Objective:
Can you carry on the passage about the CORD reference POD hardware, picking up right after its last sentence?

The racks of GPON OLT MACS commoditize connectivity to the access network. They replace proprietary and closed hardware that connects millions of subscribers to the Internet with an open, software-defined solution. (GPON is the example access technology discussed in this paper, but the same argument applies to other access technologies as well.)
Figure 1. Target hardware built from commodity servers, I/O Blades, and switches.
We are building a reference implementation of CORD that includes specific choices for all the hardware elements, organized into a rackable unit called a POD. The reference CORD POD consists of:
Open Compute Project (OCP) qualified QUANTA STRATOS-S210-X12RS-IU servers, each configured with 128GB of RAM, 2x300GB HDDs, and a 40GE dual port NICs.
OCP-qualified and OpenFlow-enabled Accton 6712 switches, each configured with 32x40GE ports. These switches serve as both leaf and spine switches in the CORD fabric.
Celestica is the ODM for “OLT pizza box” I/O blades that include the PMC Sierra OLT MAC chip. This is a 1u-blade that includes 48x1Gbps GPON interfaces and 2x40GE uplinks.
The servers run Ubuntu LTS 14.04 and include Open vSwitch (OvS). The switches run the Atrium software stack , which includes Open Network Linux, the Indigo OpenFlow Agent (OF 1.3), and the OpenFlow Data Plane Abstraction (OF-DPA), layered on top of Broadcom merchant silicon. Although not included in the initial version, I/O blades for 10G-PON and G.Fast are planned for the near future.
Note that different configurations of the POD hardware are possible. For example, the selected leaf switches have sufficient capacity to support up to 24 dual-port servers and the spine switches have sufficient capacity to support up to 16 racks. At the other end of the spectrum, it is also possible to configure a “micro POD” that includes only leaf/ToR switches and fits in a partial rack.

Data provided:
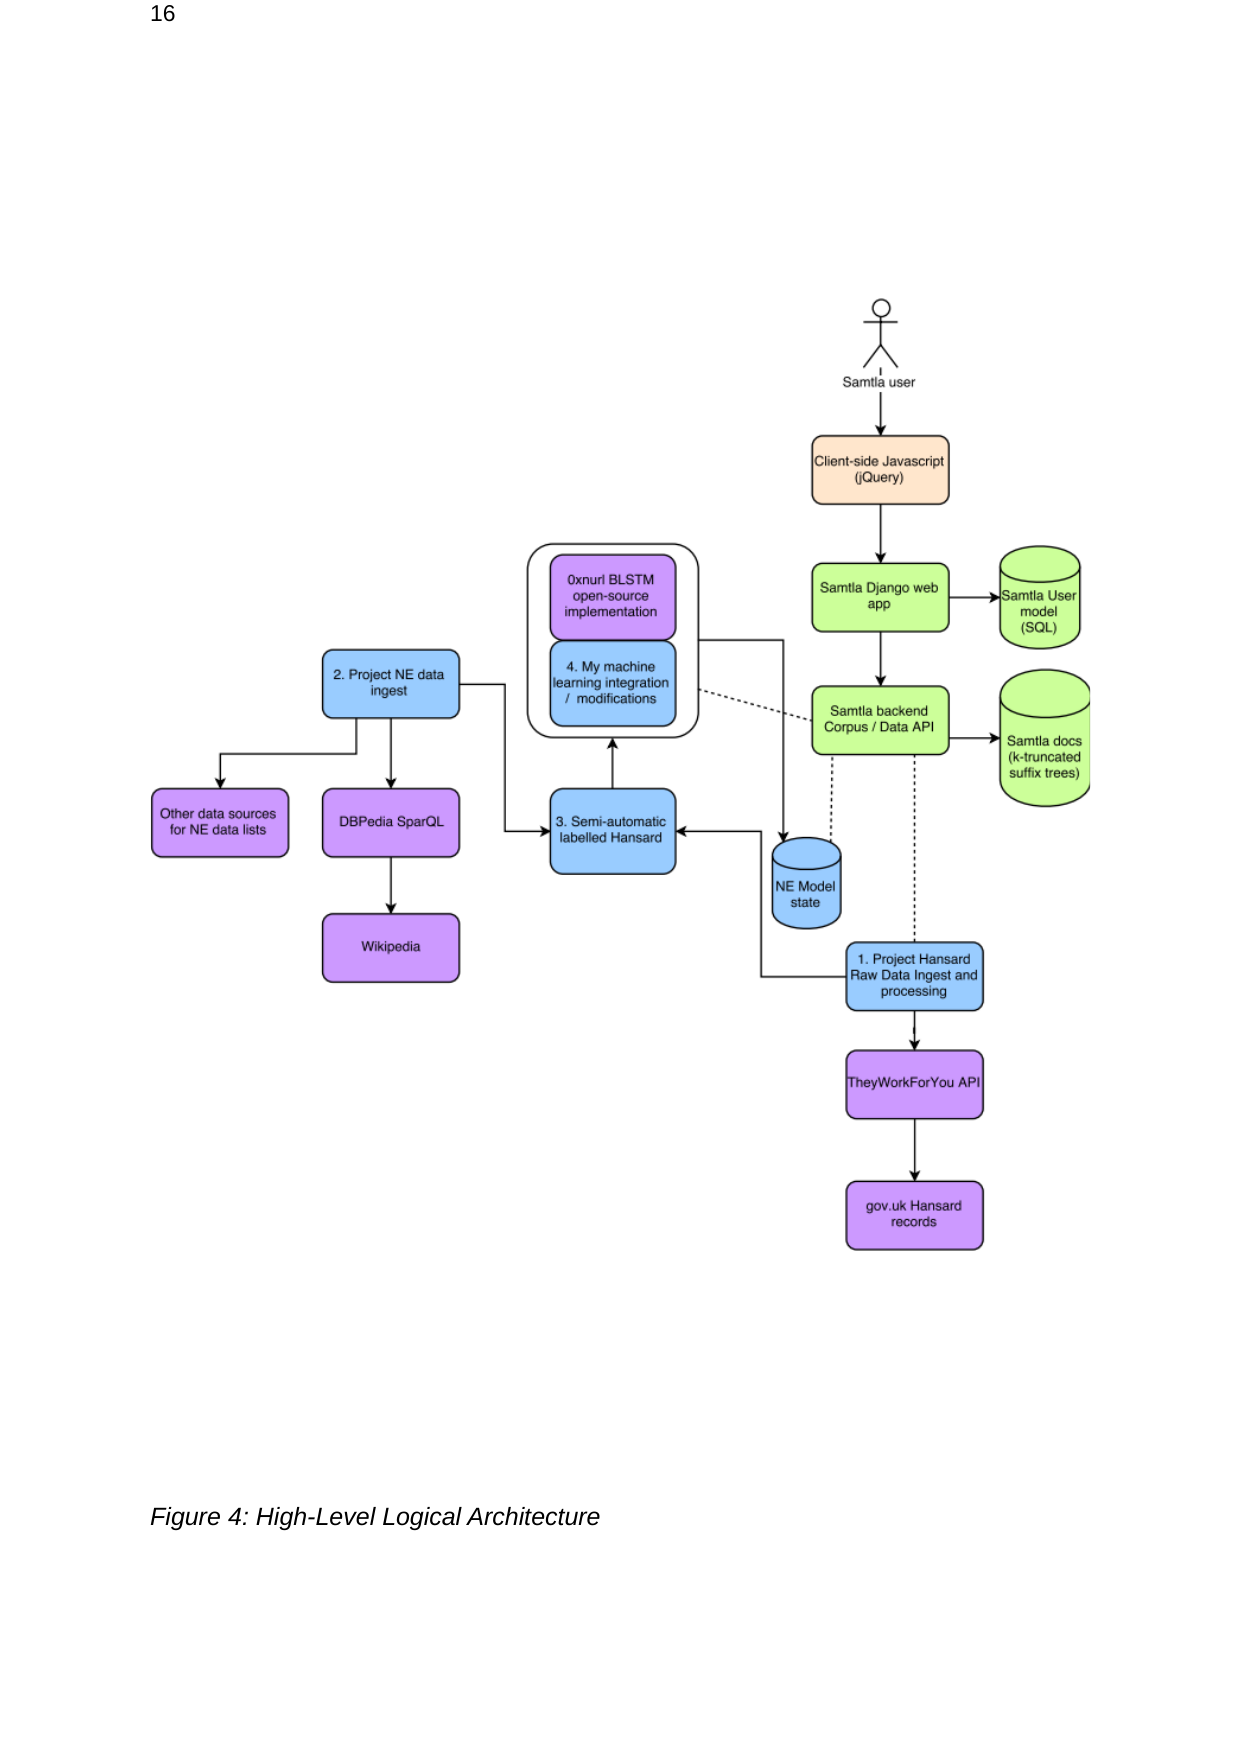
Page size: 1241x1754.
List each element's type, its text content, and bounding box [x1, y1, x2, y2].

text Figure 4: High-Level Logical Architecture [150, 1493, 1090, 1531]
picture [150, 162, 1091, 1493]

Task output:
Software Building Blocks
With respect to software, our reference implementation of CORD exploits four open source projects, as depicted in Figure 2:
OpenStack  is the cluster management suite that provides the core IaaS capability, and is responsible for creating and provisioning virtual machines (VMs) and virtual networks (VNs).
Docker  provides a container-based means to deploy and interconnect services. It also plays a key role in configuring and deploying CORD itself (e.g., the other elements—XOS, OpenStack, and ONOS—are instantiated in Docker containers on the POD head nodes.
ONOS  is the network operating system that manages the underlying white-box switching fabric. It both hosts a collection of control applications that implement services on behalf of Telco subscribers and is responsible for embedding virtual networks in the underlying fabric, which is in turn accessed via OpenStack’s Neutron API.
XOS  is a framework for assembling and composing services. It unifies infrastructure services (provided by OpenStack), control plane services (provided by ONOS), and any data plane or cloud services (running in OpenStack-provided virtual machines and Docker-provided containers).
Figure 2. Open source software components used to build CORD.
Note that to allow for the widest possible collection of services, the reference implementation supports services running in virtual machines (KVM), in containers running directly on bare metal (Docker), and in containers nested inside virtual machines (Docker in KVM). To simplify the exposition, we use the term “Virtual Machine (VM)” for all three variants, unless the specific implementation is relevant to the discussion.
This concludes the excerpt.